There is a mistake in your simplification
It is (x^2+4)^(1/2) (3x+5)^(1/3) { 4(x^2+4) + 3x(3x+5)} This will give you the text answer.
I am trying to figure out how to factor out any common factors out of this polynomial: 4(x^{2}+4)^{3/2}(3x+5)^{1/3} + (3x+5)^{4/3}(x^{2}+4)^{1/2}3x
What I thought to do was to look for each base raised to the smallest exponent present in each term. Looking at the polynomial it looks like (3x+5)^{1/3}, and (x^{2}+4)^{1/2} are the bases raised to the lowest exponent because 3/2 > 1/2, and 4/3>1/3 therefore I tried to factor these out. When I try to do this I end up with 4(x^{2}+4)^{2/2}+(3x+5)^{3/3}3x[(3x+5)(x^{2}+4)], and when I multiply the two binomials in the brackets I get 3x^{3}+5x^{2}+12x+20.
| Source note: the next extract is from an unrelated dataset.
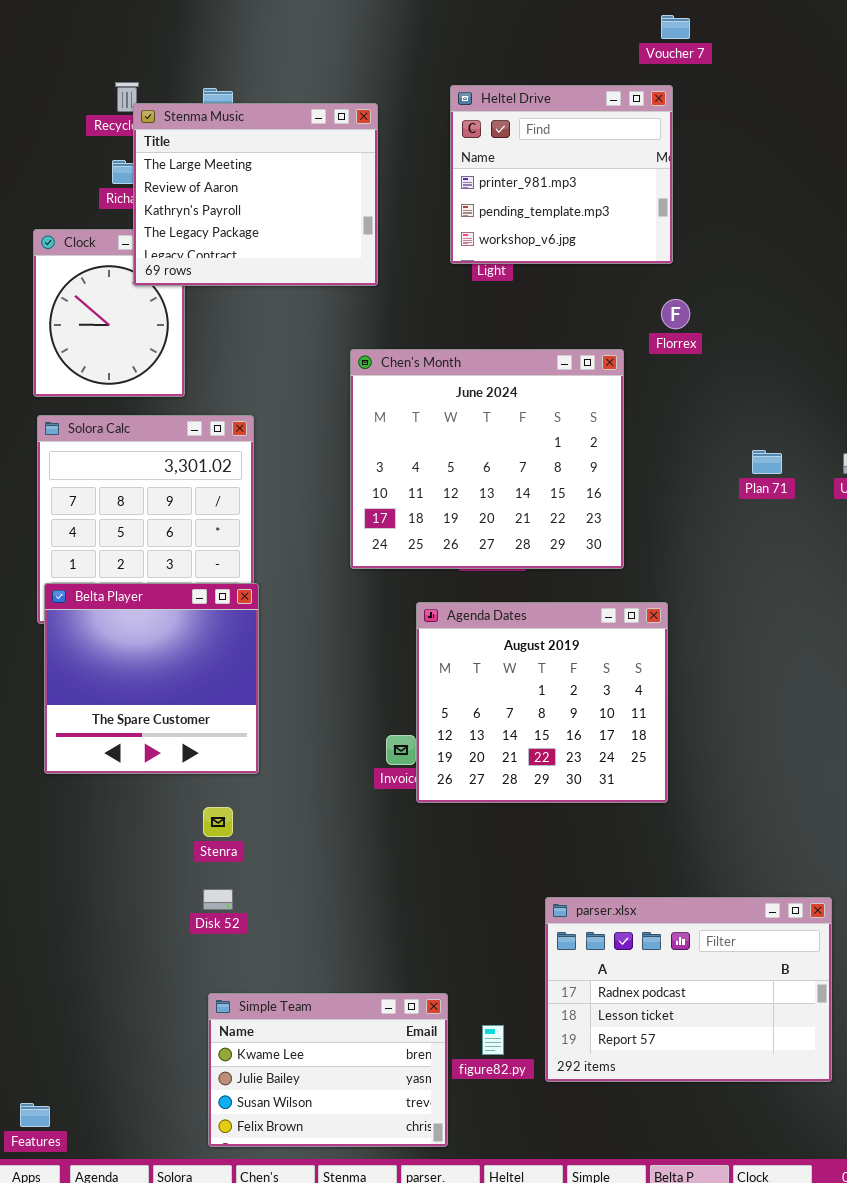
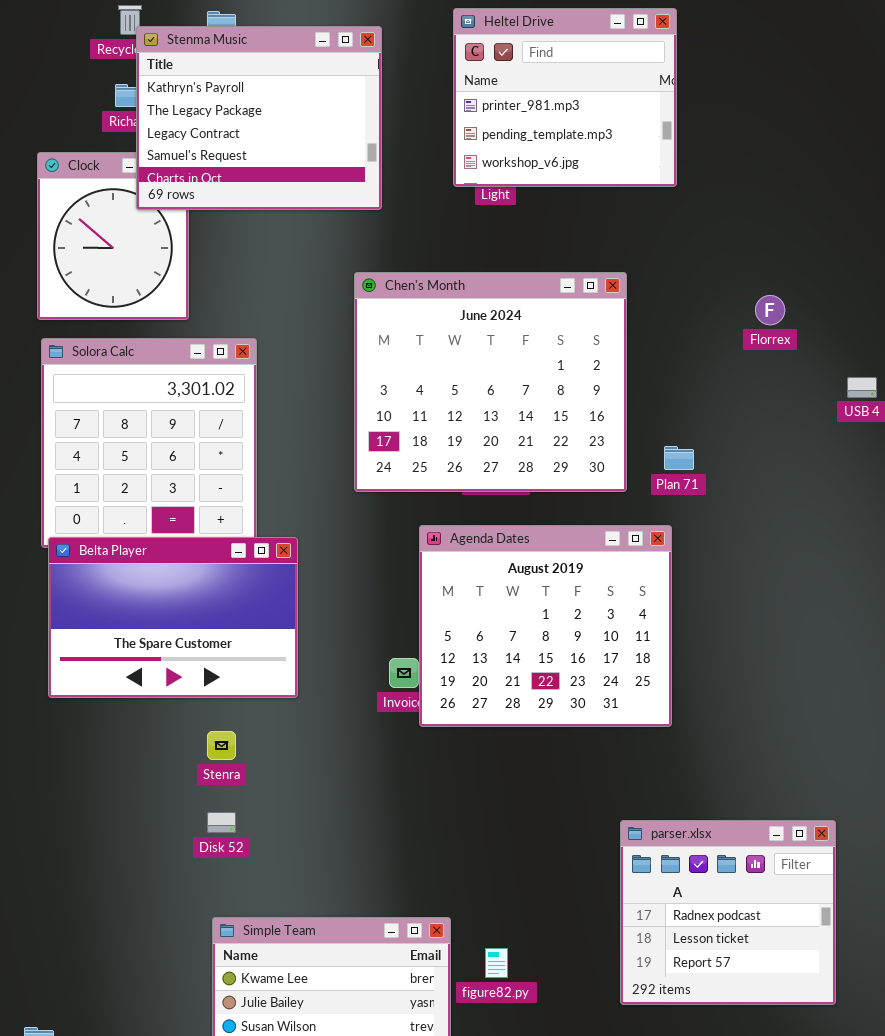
Stenma Music: [133,103,378,286] -> [136,26,382,210], scrolled down 2 rows
Florrex: [661,299,690,329] -> [755,295,785,325], moved
Plan 71: [752,450,782,474] -> [664,446,694,470], moved
Belta Player: [44,583,259,774] -> [48,537,298,698], resized
parser.xlsx: [545,897,832,1082] -> [620,820,836,1005], resized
The answer in the text is (3x+5)^{1/3}(x^{2}+4)^{1/2}(13x^{2}+15x+16). I don't see how they arrived at this, and I also don't see how you could arrive at the original polynomial through multiplication of the terms in the answer. If someone could tell me what I am doing wrong, and explain how to arrive at the correct answer I would really appreciate it. Thanks a lot, I love this site.
Thanks for the reply, however I still don't understand how the bases raised to the 3/2, and 4/3 are less than the bases raised to the 1/3 and 1/2 (or then why if the bases (x2+4)^3/2, and (3x+5)^4/3 aren't less than the others why are they the terms that are factored out).